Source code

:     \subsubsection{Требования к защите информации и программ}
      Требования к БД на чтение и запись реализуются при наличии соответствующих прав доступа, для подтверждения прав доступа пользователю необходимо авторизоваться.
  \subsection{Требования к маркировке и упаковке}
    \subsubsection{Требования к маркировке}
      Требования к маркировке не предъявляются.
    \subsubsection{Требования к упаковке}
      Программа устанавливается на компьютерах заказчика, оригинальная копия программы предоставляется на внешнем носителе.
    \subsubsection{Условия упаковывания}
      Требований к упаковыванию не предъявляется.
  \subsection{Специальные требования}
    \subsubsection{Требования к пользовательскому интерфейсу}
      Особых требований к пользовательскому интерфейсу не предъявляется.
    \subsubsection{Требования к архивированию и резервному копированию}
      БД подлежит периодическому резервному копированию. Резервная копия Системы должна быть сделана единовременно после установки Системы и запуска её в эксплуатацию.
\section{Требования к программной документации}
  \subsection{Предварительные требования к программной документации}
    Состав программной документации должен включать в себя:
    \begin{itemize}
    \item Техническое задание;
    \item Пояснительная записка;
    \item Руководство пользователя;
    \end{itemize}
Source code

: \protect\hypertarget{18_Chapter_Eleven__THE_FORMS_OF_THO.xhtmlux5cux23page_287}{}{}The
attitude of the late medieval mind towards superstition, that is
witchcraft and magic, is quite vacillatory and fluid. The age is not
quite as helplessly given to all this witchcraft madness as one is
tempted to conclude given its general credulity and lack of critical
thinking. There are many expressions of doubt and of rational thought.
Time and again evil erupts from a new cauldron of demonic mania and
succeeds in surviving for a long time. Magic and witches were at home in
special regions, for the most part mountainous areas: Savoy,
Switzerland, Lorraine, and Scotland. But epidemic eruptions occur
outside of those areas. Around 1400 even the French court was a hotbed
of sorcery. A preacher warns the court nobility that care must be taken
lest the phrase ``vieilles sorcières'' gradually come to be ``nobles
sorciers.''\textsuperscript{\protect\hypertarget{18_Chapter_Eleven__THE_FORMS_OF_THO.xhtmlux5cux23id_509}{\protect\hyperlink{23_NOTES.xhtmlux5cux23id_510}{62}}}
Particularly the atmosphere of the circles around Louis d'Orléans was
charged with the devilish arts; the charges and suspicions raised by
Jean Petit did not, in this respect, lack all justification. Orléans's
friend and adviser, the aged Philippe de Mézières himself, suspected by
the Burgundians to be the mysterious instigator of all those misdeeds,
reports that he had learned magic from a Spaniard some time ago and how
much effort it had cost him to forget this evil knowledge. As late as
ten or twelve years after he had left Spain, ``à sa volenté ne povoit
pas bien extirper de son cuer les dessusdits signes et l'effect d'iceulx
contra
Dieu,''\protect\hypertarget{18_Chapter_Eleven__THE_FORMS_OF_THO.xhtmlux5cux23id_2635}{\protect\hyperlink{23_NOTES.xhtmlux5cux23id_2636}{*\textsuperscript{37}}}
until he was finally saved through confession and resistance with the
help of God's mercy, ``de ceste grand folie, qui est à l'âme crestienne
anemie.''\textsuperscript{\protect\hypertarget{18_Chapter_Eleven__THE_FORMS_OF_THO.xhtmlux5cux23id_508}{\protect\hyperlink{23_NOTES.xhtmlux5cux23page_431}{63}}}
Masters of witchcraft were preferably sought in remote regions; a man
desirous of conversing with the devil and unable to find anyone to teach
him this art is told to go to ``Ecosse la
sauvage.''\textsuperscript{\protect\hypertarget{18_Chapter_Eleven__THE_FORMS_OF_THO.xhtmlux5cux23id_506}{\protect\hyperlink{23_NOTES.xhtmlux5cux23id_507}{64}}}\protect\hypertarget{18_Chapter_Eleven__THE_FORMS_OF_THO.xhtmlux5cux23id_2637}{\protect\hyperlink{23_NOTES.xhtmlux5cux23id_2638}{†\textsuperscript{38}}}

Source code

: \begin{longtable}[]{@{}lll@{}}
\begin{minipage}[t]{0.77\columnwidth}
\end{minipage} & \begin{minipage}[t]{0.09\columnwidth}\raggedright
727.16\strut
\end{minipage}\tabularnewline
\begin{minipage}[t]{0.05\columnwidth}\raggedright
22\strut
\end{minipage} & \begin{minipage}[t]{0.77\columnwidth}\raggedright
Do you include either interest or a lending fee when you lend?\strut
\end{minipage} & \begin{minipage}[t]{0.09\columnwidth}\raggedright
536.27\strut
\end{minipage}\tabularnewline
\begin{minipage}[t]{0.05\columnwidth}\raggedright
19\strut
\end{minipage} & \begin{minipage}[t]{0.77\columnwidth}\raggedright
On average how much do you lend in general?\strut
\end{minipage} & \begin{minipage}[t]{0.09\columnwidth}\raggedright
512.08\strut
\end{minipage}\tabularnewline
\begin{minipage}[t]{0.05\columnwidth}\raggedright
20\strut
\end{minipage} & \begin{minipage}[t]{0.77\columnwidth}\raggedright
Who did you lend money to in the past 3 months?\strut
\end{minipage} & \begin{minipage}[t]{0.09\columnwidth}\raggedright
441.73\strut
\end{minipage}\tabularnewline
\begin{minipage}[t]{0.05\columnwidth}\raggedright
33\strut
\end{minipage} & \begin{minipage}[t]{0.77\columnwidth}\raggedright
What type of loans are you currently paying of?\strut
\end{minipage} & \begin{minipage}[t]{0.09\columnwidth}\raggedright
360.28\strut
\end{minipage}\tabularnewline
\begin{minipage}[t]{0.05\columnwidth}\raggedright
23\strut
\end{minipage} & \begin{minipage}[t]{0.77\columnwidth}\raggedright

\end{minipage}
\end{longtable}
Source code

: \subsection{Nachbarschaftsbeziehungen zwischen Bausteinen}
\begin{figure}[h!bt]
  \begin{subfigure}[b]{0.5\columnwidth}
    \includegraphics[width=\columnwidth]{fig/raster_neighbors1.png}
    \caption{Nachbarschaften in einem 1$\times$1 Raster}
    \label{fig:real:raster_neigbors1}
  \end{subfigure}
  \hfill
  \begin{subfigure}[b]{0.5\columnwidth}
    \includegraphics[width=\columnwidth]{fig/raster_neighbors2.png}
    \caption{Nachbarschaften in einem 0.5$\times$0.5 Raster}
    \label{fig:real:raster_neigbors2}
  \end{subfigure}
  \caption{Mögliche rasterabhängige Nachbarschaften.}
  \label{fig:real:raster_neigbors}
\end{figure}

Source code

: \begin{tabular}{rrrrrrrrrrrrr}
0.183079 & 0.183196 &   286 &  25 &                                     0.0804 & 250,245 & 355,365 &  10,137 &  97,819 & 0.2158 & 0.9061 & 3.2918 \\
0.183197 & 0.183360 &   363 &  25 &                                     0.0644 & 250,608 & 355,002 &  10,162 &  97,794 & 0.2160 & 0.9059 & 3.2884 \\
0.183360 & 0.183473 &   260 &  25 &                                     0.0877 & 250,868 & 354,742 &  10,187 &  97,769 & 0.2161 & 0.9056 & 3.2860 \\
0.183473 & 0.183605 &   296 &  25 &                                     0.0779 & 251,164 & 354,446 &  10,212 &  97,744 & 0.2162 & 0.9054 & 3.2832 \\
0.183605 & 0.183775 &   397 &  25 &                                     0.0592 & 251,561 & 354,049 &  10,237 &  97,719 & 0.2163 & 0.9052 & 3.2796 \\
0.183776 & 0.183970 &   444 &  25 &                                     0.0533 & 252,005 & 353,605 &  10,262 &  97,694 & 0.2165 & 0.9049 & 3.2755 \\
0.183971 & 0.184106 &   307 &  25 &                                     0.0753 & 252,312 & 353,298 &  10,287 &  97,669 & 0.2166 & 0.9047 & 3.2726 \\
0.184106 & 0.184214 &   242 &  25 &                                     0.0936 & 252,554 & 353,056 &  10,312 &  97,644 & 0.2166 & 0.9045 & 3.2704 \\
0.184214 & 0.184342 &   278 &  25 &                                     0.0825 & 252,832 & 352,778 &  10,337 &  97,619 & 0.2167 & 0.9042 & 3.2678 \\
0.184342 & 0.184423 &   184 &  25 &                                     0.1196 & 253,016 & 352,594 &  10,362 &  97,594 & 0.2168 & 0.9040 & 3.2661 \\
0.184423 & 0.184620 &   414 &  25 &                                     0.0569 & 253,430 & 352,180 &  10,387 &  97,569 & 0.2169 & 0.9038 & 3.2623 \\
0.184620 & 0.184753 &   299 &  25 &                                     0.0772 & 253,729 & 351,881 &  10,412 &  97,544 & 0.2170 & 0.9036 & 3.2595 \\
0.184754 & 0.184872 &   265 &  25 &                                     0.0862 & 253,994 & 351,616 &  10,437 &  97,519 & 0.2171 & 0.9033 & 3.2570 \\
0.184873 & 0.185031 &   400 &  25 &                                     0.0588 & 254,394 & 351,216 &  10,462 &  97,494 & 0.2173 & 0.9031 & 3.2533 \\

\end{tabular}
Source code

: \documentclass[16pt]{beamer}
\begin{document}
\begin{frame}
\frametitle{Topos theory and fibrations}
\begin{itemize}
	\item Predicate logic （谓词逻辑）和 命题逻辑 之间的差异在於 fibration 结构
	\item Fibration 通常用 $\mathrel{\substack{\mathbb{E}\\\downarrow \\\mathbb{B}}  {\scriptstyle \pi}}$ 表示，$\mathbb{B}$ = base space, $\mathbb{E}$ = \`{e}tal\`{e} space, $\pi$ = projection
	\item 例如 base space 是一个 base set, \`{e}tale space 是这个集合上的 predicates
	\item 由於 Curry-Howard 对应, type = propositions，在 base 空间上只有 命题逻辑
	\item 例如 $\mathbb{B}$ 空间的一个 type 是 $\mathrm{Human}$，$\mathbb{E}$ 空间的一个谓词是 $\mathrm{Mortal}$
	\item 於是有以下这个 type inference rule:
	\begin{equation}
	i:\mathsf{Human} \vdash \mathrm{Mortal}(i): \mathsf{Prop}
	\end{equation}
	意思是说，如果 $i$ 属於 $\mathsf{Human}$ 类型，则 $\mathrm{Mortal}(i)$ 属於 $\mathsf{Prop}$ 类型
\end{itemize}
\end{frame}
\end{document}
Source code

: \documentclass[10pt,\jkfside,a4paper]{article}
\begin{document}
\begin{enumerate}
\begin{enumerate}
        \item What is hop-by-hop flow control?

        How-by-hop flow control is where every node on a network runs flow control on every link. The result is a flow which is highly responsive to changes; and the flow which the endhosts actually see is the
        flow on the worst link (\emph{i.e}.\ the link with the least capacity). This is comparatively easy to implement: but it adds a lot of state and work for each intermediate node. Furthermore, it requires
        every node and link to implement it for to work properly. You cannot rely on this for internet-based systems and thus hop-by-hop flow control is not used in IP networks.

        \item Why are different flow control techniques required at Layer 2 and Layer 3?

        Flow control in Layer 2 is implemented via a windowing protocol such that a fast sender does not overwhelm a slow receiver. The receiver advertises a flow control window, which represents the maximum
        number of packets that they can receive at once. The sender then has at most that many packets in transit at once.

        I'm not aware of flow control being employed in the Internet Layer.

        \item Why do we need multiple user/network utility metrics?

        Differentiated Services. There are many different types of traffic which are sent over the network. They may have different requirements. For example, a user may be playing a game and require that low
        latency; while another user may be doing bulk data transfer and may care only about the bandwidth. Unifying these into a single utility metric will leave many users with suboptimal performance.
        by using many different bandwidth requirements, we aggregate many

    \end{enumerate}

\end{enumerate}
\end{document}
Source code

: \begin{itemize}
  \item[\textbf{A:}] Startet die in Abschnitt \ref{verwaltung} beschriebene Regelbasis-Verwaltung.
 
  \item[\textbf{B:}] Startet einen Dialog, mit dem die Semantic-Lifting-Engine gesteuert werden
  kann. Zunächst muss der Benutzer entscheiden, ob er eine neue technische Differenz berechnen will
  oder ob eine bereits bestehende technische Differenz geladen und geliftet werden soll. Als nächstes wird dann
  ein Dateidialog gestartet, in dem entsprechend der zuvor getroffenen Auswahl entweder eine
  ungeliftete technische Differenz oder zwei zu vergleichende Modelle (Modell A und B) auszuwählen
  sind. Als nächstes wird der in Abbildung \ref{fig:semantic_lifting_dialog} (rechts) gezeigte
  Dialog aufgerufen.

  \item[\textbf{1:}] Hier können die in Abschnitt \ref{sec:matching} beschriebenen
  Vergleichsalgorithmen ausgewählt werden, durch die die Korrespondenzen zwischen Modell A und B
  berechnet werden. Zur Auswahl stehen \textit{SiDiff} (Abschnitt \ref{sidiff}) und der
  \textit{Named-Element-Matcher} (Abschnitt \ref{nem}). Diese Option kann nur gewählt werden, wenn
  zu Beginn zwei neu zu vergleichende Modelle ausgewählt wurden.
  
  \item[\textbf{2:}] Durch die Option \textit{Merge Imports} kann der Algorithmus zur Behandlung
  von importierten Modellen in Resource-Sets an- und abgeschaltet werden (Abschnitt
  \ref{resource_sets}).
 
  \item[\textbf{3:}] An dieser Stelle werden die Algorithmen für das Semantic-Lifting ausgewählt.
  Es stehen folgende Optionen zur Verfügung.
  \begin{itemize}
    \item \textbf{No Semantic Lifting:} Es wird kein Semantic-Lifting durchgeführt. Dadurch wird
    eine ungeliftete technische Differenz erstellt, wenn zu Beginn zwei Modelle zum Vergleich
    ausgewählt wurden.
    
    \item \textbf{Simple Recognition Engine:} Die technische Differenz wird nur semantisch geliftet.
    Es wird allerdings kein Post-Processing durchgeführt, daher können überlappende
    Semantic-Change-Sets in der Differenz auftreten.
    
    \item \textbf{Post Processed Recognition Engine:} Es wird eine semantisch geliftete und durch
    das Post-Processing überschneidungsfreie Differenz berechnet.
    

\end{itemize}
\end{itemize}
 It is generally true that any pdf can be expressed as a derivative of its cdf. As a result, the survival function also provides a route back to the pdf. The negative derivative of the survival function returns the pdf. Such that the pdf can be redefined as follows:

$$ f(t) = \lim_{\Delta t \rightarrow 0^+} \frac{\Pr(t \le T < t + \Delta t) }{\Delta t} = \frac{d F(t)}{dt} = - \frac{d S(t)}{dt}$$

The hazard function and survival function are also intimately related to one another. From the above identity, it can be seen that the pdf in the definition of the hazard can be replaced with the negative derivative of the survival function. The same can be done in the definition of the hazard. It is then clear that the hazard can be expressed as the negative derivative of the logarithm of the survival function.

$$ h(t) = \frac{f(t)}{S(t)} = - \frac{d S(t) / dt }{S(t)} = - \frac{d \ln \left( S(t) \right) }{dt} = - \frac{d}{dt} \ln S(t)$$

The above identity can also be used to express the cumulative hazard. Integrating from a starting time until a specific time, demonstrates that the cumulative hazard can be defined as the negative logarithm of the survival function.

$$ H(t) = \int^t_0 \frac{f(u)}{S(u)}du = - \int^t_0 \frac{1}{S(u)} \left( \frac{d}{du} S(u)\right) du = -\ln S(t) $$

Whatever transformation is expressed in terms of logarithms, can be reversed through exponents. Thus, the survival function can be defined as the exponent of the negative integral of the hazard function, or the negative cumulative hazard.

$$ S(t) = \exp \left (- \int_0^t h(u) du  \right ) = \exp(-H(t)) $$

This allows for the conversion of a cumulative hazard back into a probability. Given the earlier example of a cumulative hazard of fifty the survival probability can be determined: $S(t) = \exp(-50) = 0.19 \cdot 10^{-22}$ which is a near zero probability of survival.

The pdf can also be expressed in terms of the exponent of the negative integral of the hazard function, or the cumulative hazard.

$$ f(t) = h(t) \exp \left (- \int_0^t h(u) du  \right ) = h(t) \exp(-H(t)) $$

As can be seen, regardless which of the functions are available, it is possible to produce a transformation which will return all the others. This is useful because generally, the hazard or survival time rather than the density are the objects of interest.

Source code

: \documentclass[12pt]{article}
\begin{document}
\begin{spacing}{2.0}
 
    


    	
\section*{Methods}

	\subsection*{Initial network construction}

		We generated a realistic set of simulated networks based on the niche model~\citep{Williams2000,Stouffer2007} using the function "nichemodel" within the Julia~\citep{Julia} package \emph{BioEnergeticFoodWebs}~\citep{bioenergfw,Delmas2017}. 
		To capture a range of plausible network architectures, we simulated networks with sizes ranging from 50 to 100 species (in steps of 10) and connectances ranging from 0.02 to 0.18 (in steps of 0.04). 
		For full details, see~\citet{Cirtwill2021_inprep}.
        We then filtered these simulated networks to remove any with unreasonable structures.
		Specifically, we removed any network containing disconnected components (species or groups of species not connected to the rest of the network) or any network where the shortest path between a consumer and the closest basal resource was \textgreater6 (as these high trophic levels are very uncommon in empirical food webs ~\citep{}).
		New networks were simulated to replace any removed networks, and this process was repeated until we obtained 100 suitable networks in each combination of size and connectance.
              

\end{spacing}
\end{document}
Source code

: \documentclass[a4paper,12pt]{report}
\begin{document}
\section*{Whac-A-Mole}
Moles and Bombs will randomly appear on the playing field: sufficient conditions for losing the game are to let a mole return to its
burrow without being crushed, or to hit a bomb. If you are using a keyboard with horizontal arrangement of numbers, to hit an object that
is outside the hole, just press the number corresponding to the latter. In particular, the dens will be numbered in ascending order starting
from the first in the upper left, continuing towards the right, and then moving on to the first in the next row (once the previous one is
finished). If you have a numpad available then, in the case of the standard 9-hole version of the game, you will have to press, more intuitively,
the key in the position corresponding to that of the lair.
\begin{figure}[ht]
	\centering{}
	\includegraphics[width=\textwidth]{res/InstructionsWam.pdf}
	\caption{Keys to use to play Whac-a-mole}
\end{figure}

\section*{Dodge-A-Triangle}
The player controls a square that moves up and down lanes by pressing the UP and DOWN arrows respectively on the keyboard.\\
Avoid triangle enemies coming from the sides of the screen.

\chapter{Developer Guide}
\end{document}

++++++++++

• WHAT IS BEING ASKED
Only lines of the data holding the word "маркировке" go in the answer. Please copy each of them.

• EXERCISE SOLUTION
  \subsection{Требования к маркировке и упаковке}
    \subsubsection{Требования к маркировке}
      Требования к маркировке не предъявляются.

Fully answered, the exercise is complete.